Mitte der 70er fing alles an. DJ-Legende Afrika Bambaataa gründete die erste Breakdance-Crew: "The Zulu Kings". Er wollte Streetgangs dazu bewegen, Streit durch Tanzen auszutragen - anstatt sich gegenseitig abzumurksen.

Das klappte leider nicht immer. Was jedoch klappte, war eine riesengroße Begeisterung für diesen Straßensport zu entfachen. In nur kurzer Zeit entwickelte sich aus dem "unterbrochenen Tanzen" eine eigene Underground-Kultur, die alsbald vom Mainstream aufgesogen wurde.

Anfang der 80er schwappten die ersten Bilder von Break-Akrobaten wie der Rock Steady Crew aus New York über den großen Teich und fanden europaweit tausende Nachahmer - unterstützt vom Musiksender MTV, der gerade ansetzte, sich seine erste Fan-Generation heranzuziehen.

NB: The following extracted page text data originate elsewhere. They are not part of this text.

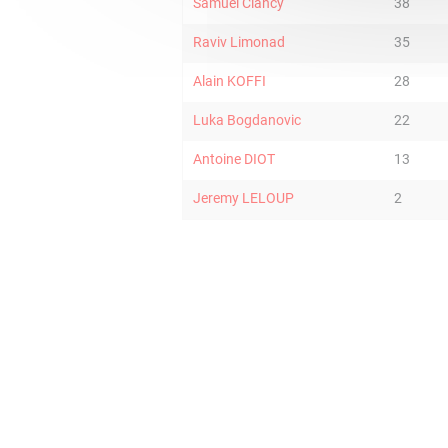
Samuel Clancy
38
Raviv Limonad
35
Alain KOFFI
28
Luka Bogdanovic
22
Antoine DIOT
13
Jeremy LELOUP
2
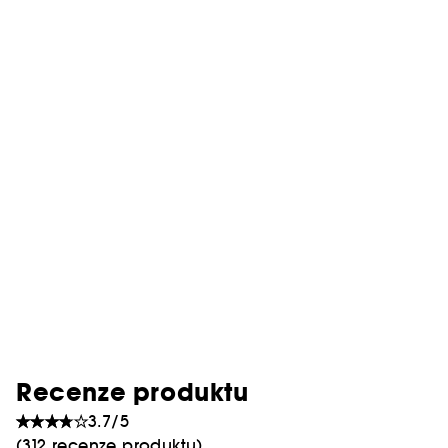
Recenze produktu
3.7/5
(312 recenze produktu)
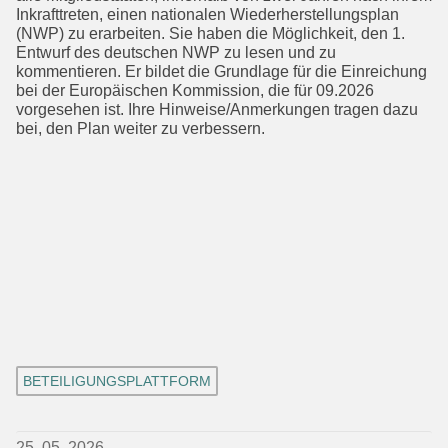
Inkrafttreten, einen nationalen Wieder­herstellungsplan
(NWP) zu erarbeiten. Sie haben die Möglichkeit, den 1.
Entwurf des deutschen NWP zu lesen und zu
kommentieren. Er bildet die Grundlage für die Einreichung
bei der Europäischen Kommission, die für 09.2026
vorgesehen ist. Ihre Hinweise/Anmerkungen tragen dazu
bei, den Plan weiter zu verbessern.
BETEILIGUNGSPLATTFORM
25. 05. 2026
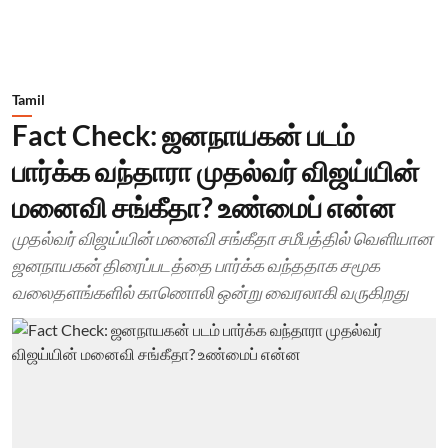
Tamil
Fact Check: ஜனநாயகன் படம்
பார்க்க வந்தாரா முதல்வர் விஜய்யின்
மனைவி சங்கீதா? உண்மைப் என்ன
முதல்வர் விஜய்யின் மனைவி சங்கீதா சமீபத்தில் வெளியான
ஜனநாயகன் திரைப்படத்தை பார்க்க வந்ததாக சமூக
வலைதளங்களில் காணொலி ஒன்று வைரலாகி வருகிறது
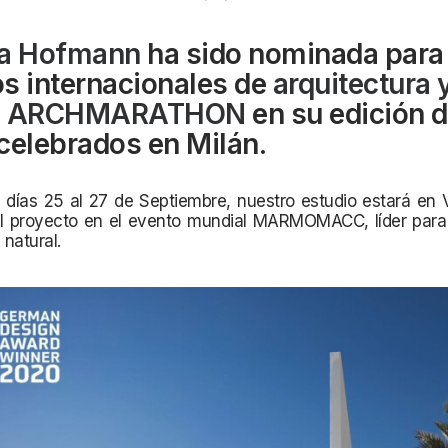
a Hofmann
ha sido nominada para 
s internacionales de
arquitectura 
ARCHMARATHON
en su edición 
celebrados en Milán.
 días 25 al 27 de Septiembre, nuestro estudio estará en 
el proyecto en el evento mundial MARMOMACC, líder para l
 natural.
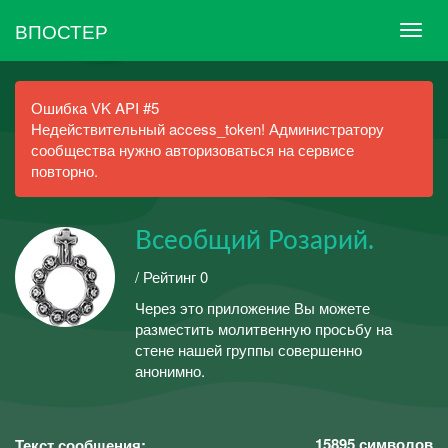
ВПОСТЕР
Ошибка VK API #5
Недействительный access_token! Администратору
сообщества нужно авторизоваться на сервисе
повторно.
Всеобщий Розарий.
/ Рейтинг 0
Через это приложение Вы можете
разместить молитвенную просьбу на
стене нашей группы совершенно
анонимно.
15895
символов
Текст сообщения:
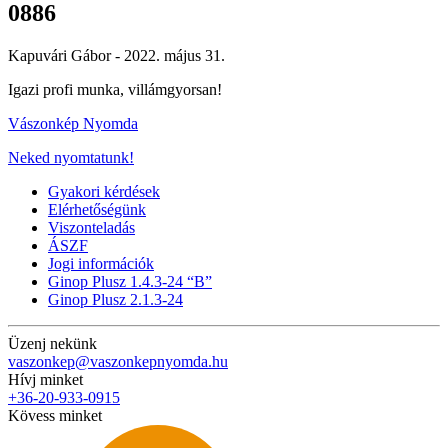
0886
Kapuvári Gábor -
2022. május 31.
Igazi profi munka, villámgyorsan!
Vászonkép Nyomda
Neked nyomtatunk!
Gyakori kérdések
Elérhetőségünk
Viszonteladás
ÁSZF
Jogi információk
Ginop Plusz 1.4.3-24 “B”
Ginop Plusz 2.1.3-24
Üzenj nekünk
vaszonkep@vaszonkepnyomda.hu
Hívj minket
+36-20-933-0915
Kövess minket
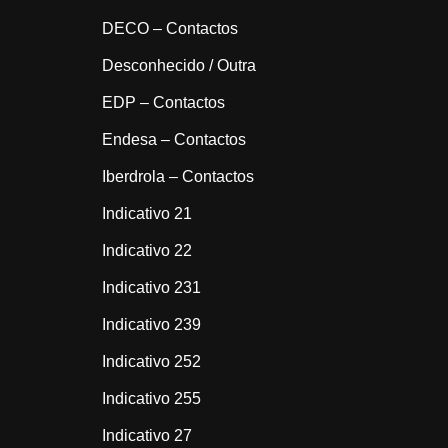
DECO – Contactos
Desconhecido / Outra
EDP – Contactos
Endesa – Contactos
Iberdrola – Contactos
Indicativo 21
Indicativo 22
Indicativo 231
Indicativo 239
Indicativo 252
Indicativo 255
Indicativo 27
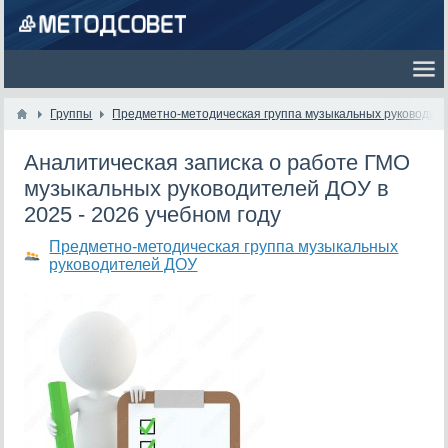
Группы
Предметно-методическая группа музыкальных руководит
Аналитическая записка о работе ГМО
музыкальных руководителей ДОУ в
2025 - 2026 учебном году
Предметно-методическая группа музыкальных
руководителей ДОУ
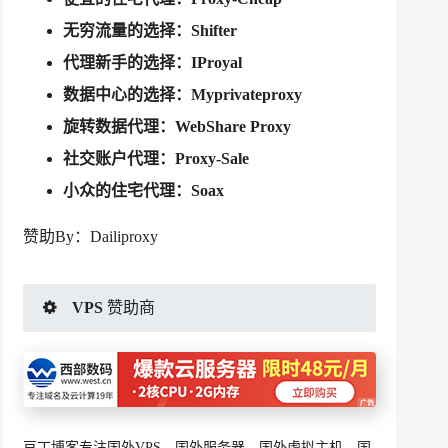
无穷流量的选择：
Shifter
代理新手的选择：
IProyal
数据中心的选择：
Myprivateproxy
旋转数据代理：
WebShare Proxy
社交账户代理：
Proxy-Sale
小众的住宅代理：
Soax
赞助By：
Dailiproxy
VPS 赞助商
豆丁博客专注国外VPS、国外服务器、国外虚拟主机、国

Das Jahr 1984 markiert den vorläufigen Höhepunkt der Bewegung in Europa. Dann spaltete sich die Bewegung auf. Die Hiphoper machten Karriere - Generationenwechsel.

Die zweite Welle

Seit Ende der 90er Jahre erleben die 80er ein Revival, und damit auch der Breakdance. B-Boys (Boys, die gerne Breaken) treffen sich in Sportstudios oder auf privaten Parties. Sie trainieren ihre Körper, bis sie einen Backflipp (Rückwärtssprung kopfüber) oder Headspin (wilder Kreisel auf dem Kopf) beherrschen. Ihre Gelenke und Bänder werden dabei genau so stark belastet wie die von Leistungssportlern.